Re: [Condor-users] Strange schedd crash (exit status 44)

1 general comment:

whenever a condor daemon exits with status 44, it means it failed to
write to its log file.  that's why the log message isn't so
helpful. ;) whenever it does this, the daemon will try to open a file
in your LOG directory, called "dprintf_failure.[DAEMON-NAME]" (for
example, "$(LOG)/dprintf_failure.SCHEDD").  that file will attempt to
include some info about what failed, but if the daemon couldn't write
to the log file, chances are it won't be able to write to the log
directory, either. :(

so, i'm guessing the disk is filling up on your submit machine.  at
least, the partition that the SPOOL + LOG directories are on.  it's
possible that heavy load is making this worse, or there are other
things going on, but that's what status 44 means to me...  however, i
hardly ever touch the windows port, and have never once started up
condor daemons on a windows machine. ;)

now, on to some more specific questions from this thread...

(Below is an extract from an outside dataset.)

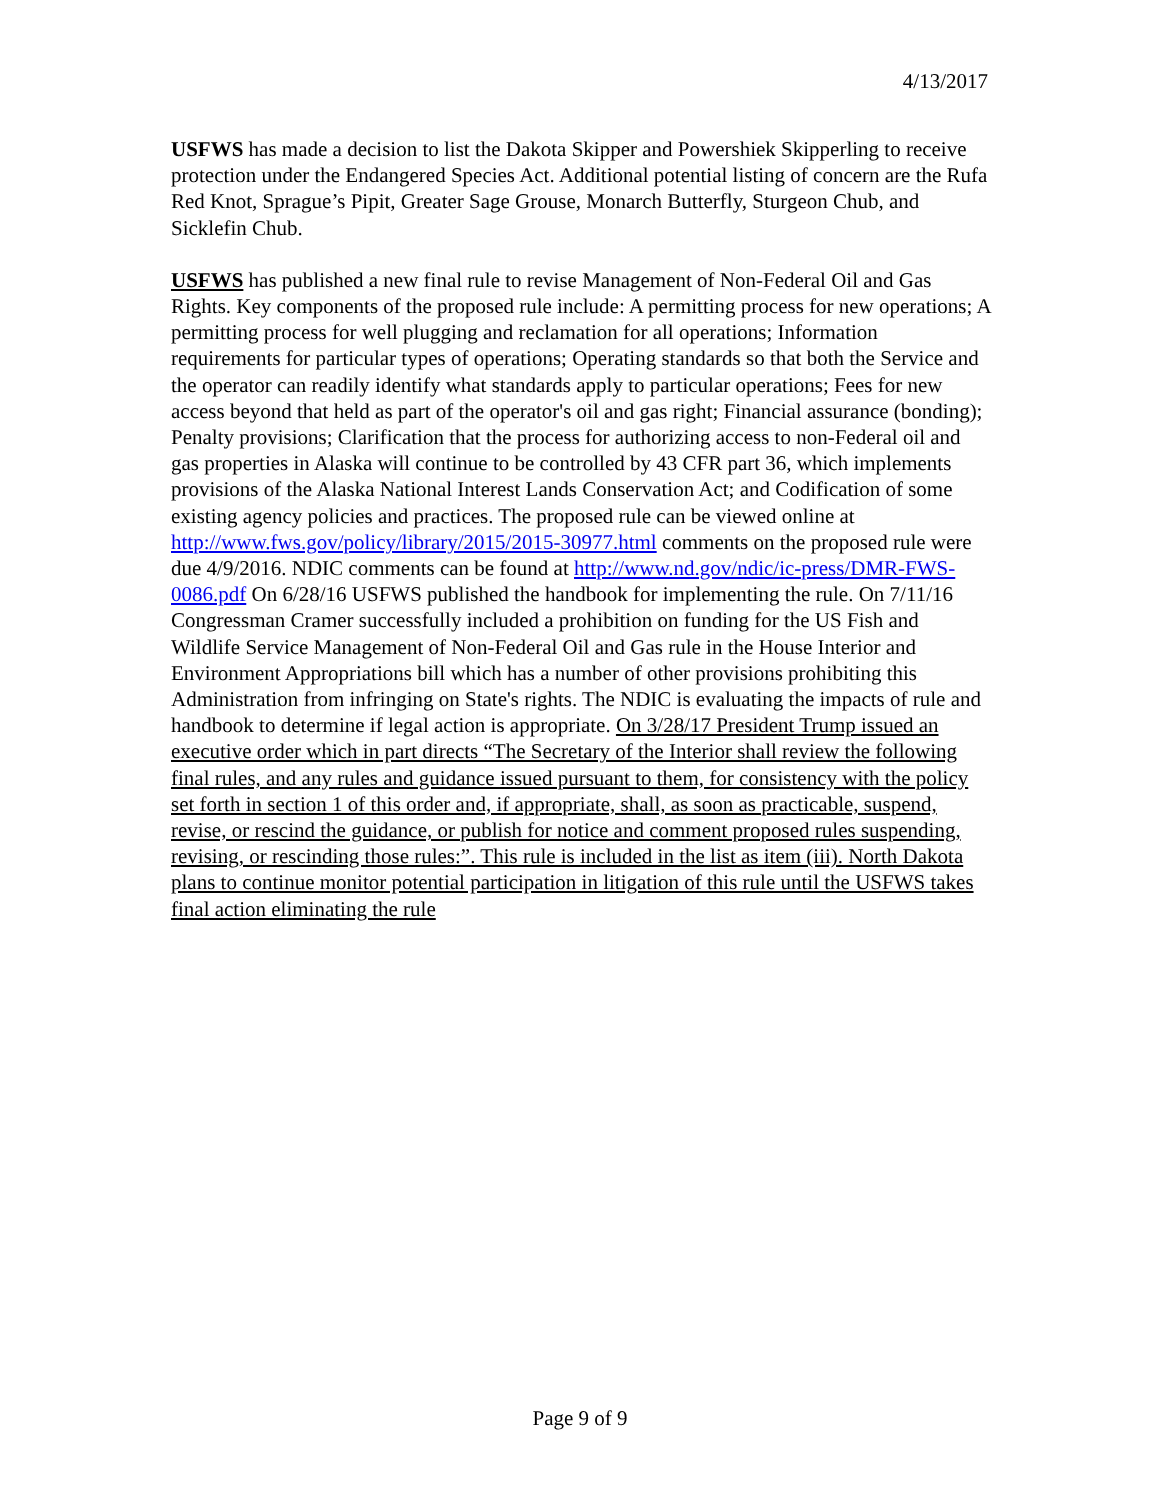4/13/2017
USFWS has made a decision to list the Dakota Skipper and Powershiek Skipperling to receive protection under the Endangered Species Act. Additional potential listing of concern are the Rufa Red Knot, Sprague’s Pipit, Greater Sage Grouse, Monarch Butterfly, Sturgeon Chub, and Sicklefin Chub.
USFWS has published a new final rule to revise Management of Non-Federal Oil and Gas Rights. Key components of the proposed rule include: A permitting process for new operations; A permitting process for well plugging and reclamation for all operations; Information requirements for particular types of operations; Operating standards so that both the Service and the operator can readily identify what standards apply to particular operations; Fees for new access beyond that held as part of the operator's oil and gas right; Financial assurance (bonding); Penalty provisions; Clarification that the process for authorizing access to non-Federal oil and gas properties in Alaska will continue to be controlled by 43 CFR part 36, which implements provisions of the Alaska National Interest Lands Conservation Act; and Codification of some existing agency policies and practices. The proposed rule can be viewed online at http://www.fws.gov/policy/library/2015/2015-30977.html comments on the proposed rule were due 4/9/2016. NDIC comments can be found at http://www.nd.gov/ndic/ic-press/DMR-FWS-0086.pdf On 6/28/16 USFWS published the handbook for implementing the rule. On 7/11/16 Congressman Cramer successfully included a prohibition on funding for the US Fish and Wildlife Service Management of Non-Federal Oil and Gas rule in the House Interior and Environment Appropriations bill which has a number of other provisions prohibiting this Administration from infringing on State's rights. The NDIC is evaluating the impacts of rule and handbook to determine if legal action is appropriate. On 3/28/17 President Trump issued an executive order which in part directs “The Secretary of the Interior shall review the following final rules, and any rules and guidance issued pursuant to them, for consistency with the policy set forth in section 1 of this order and, if appropriate, shall, as soon as practicable, suspend, revise, or rescind the guidance, or publish for notice and comment proposed rules suspending, revising, or rescinding those rules:”. This rule is included in the list as item (iii). North Dakota plans to continue monitor potential participation in litigation of this rule until the USFWS takes final action eliminating the rule
Page 9 of 9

On Thu, 25 Nov 2004 12:02:42 -0500  "Ian Chesal" wrote:

> I think we need to hear from the Condor team here: what's up with
> Windows? Are you guys aware of these issues?

i'm the wrong person to answer this, but i'll make sure our windows
expert sees this thread and replies.

> > If the user constantly runs condor_q (or someone else runs condor_q
> > -global) they can seriously affect the schedd.
> > 
> > It is a vicious circle where the user goes "Why is it so 
> > slow? Whats going on?" 
> > <runs condor_q>
> > "That's bad! I will watch this kettle till it boils"
> > <runs condor_q repeatedly> 

yes, that's evil and wrong.  we're sorry.  the schedd should be
multi-threaded in some way.  it could fork to handle condor_q
requests, for example.  there are a ton of places where it opens a TCP
connection to somewhere (usually a startd) and that connect() can
block until it hits a timeout.  there are other known problems with
schedd scalability, as well.  this is all true of both the *nix and
windows ports.  on the unix side, we're pushing single schedds to
manage ~5000 jobs running simultaneously, and that's with a lot of
fine tuning and tricks that only work in some environments.  we're
planning to address some of these schedd scalability limitations in
the very near term, possibly even having some of them fixed in 6.7.3.

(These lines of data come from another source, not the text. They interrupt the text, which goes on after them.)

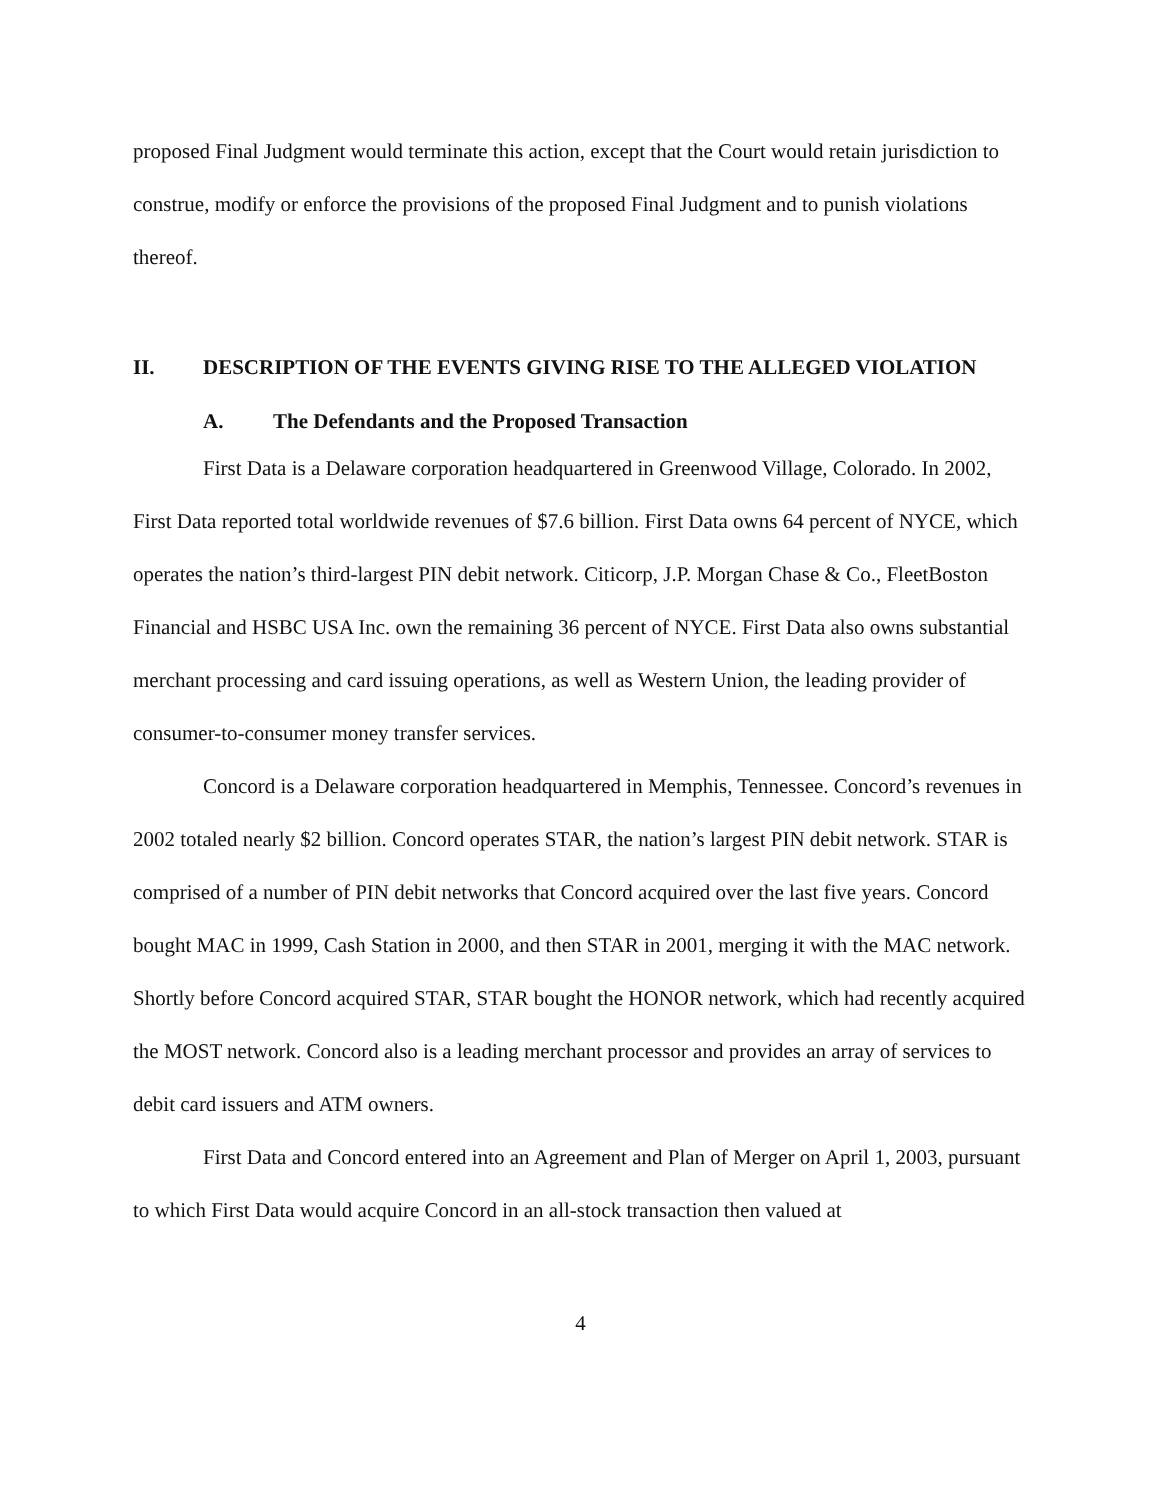proposed Final Judgment would terminate this action, except that the Court would retain jurisdiction to construe, modify or enforce the provisions of the proposed Final Judgment and to punish violations thereof.
II. DESCRIPTION OF THE EVENTS GIVING RISE TO THE ALLEGED VIOLATION
A. The Defendants and the Proposed Transaction
First Data is a Delaware corporation headquartered in Greenwood Village, Colorado. In 2002, First Data reported total worldwide revenues of $7.6 billion. First Data owns 64 percent of NYCE, which operates the nation’s third-largest PIN debit network. Citicorp, J.P. Morgan Chase & Co., FleetBoston Financial and HSBC USA Inc. own the remaining 36 percent of NYCE. First Data also owns substantial merchant processing and card issuing operations, as well as Western Union, the leading provider of consumer-to-consumer money transfer services.
Concord is a Delaware corporation headquartered in Memphis, Tennessee. Concord’s revenues in 2002 totaled nearly $2 billion. Concord operates STAR, the nation’s largest PIN debit network. STAR is comprised of a number of PIN debit networks that Concord acquired over the last five years. Concord bought MAC in 1999, Cash Station in 2000, and then STAR in 2001, merging it with the MAC network. Shortly before Concord acquired STAR, STAR bought the HONOR network, which had recently acquired the MOST network. Concord also is a leading merchant processor and provides an array of services to debit card issuers and ATM owners.
First Data and Concord entered into an Agreement and Plan of Merger on April 1, 2003, pursuant to which First Data would acquire Concord in an all-stock transaction then valued at
4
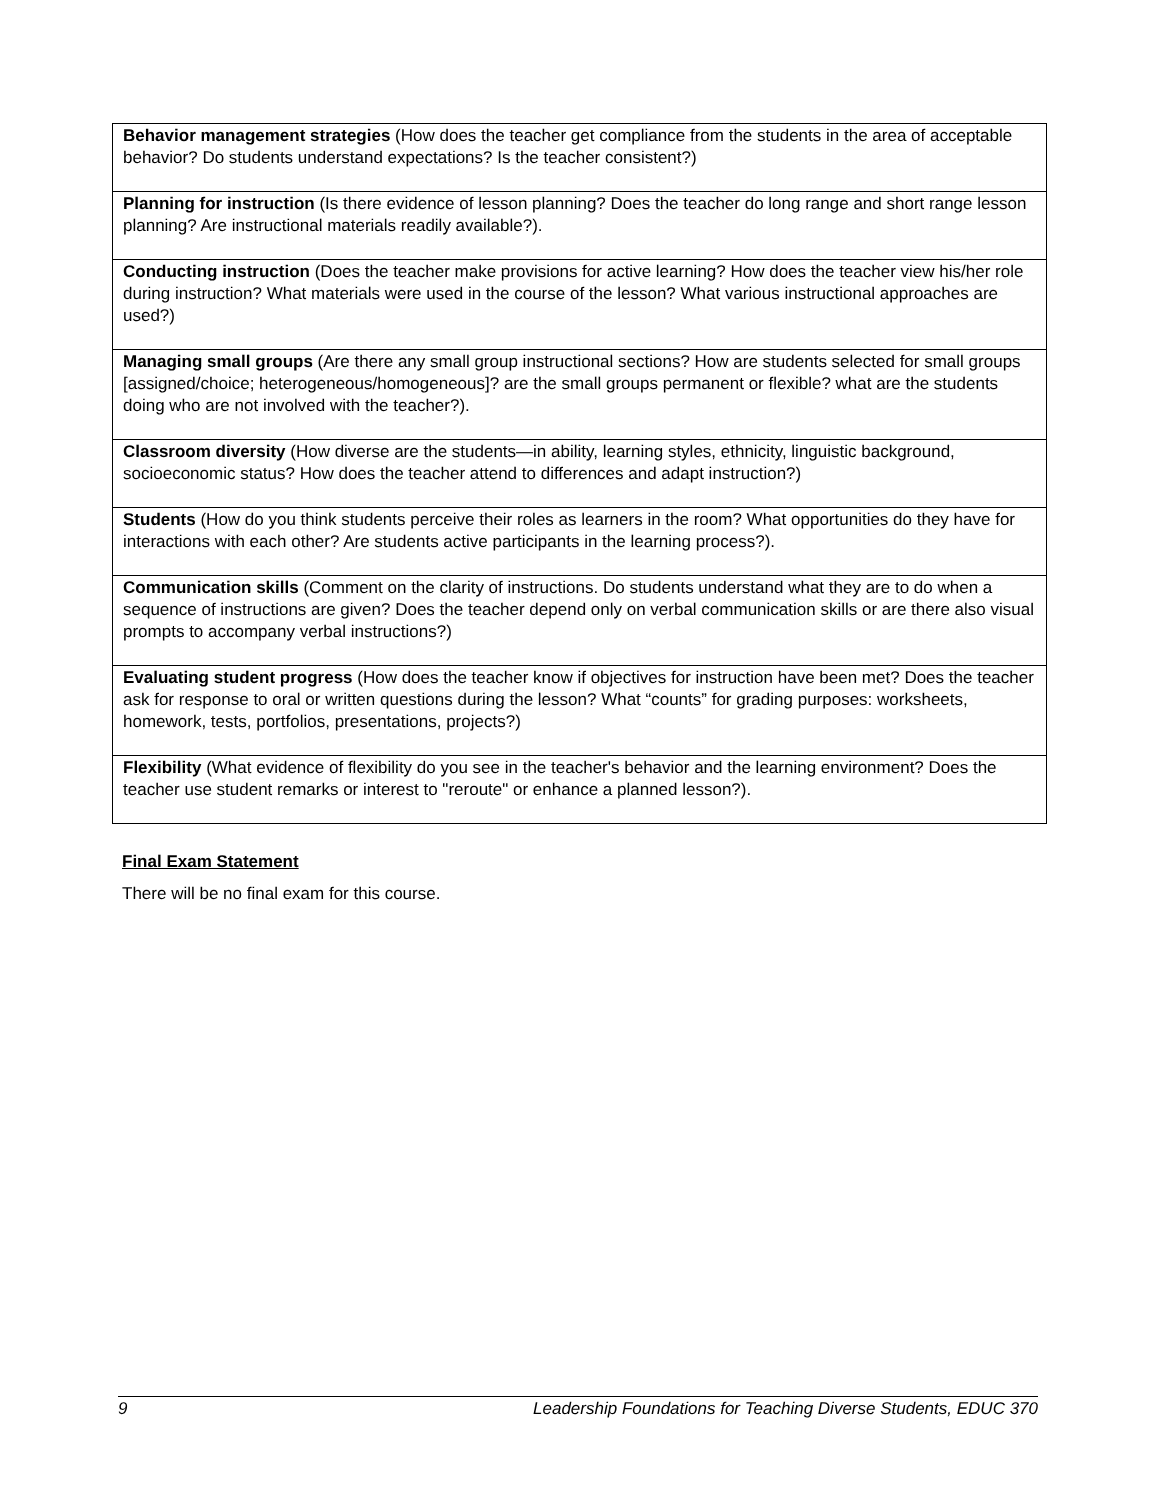| Behavior management strategies (How does the teacher get compliance from the students in the area of acceptable behavior? Do students understand expectations? Is the teacher consistent?) |
| Planning for instruction (Is there evidence of lesson planning? Does the teacher do long range and short range lesson planning? Are instructional materials readily available?). |
| Conducting instruction (Does the teacher make provisions for active learning? How does the teacher view his/her role during instruction? What materials were used in the course of the lesson? What various instructional approaches are used?) |
| Managing small groups (Are there any small group instructional sections? How are students selected for small groups [assigned/choice; heterogeneous/homogeneous]? are the small groups permanent or flexible? what are the students doing who are not involved with the teacher?). |
| Classroom diversity (How diverse are the students—in ability, learning styles, ethnicity, linguistic background, socioeconomic status? How does the teacher attend to differences and adapt instruction?) |
| Students (How do you think students perceive their roles as learners in the room? What opportunities do they have for interactions with each other? Are students active participants in the learning process?). |
| Communication skills (Comment on the clarity of instructions. Do students understand what they are to do when a sequence of instructions are given? Does the teacher depend only on verbal communication skills or are there also visual prompts to accompany verbal instructions?) |
| Evaluating student progress (How does the teacher know if objectives for instruction have been met? Does the teacher ask for response to oral or written questions during the lesson? What “counts” for grading purposes: worksheets, homework, tests, portfolios, presentations, projects?) |
| Flexibility (What evidence of flexibility do you see in the teacher's behavior and the learning environment? Does the teacher use student remarks or interest to "reroute" or enhance a planned lesson?). |
Final Exam Statement
There will be no final exam for this course.
9 Leadership Foundations for Teaching Diverse Students, EDUC 370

> > The issue is that the batch system does not need to talk to a 
> > central machine to be told to ten talk to the execute 
> > machine, nor bother to repeatedly stroke the executor to keep 
> > it happy.
> >
> > I think that sufficient people run in a tightly coupled and 
> > dedicated environment to make it worthwhile making the 
> > negotiation process more pluggable to allow us to exploit 
> > this (making the negotiator more intelligent but the startd 
> > more stupid or vice versa)...

to some extent, that's what the "MPI" universe already does (and it'll
get much better in the near future with a generic, more usable
"parallel" universe).  but, point well taken.  it's something we've
been arguing about for years. ;) in theory, there's already pluggable
negotiation, in that each schedd does it's own decentralized
scheduling.  you're more than welcome to write your own schedd and
have it talk to an existing condor pool. ;) (yeah, right).  in
practice, no one ever does this (for obvious reasons).  so, it's
something we'll have to continue to deal with.

> > that said I'll go for stability over features every time at 
> > the moment!

right.  then use the stable release. ;)

> Here here! Hopefully there'll be an early Christmas present from the
> Condor team in the form of a 6.8.x stable branch. Fingers crossed...

don't hold your breath.  y'all should be happy if we have 6.8.x out by
condor week in march!  i won't even promise that much. ;) that said,
6.7.3 should be out well before the new year, if not also a 6.7.4 or
more.  and, we'll do what we can to speed up the schedd in the 6.7.x
series (along with a bunch of other cool stuff we're adding...).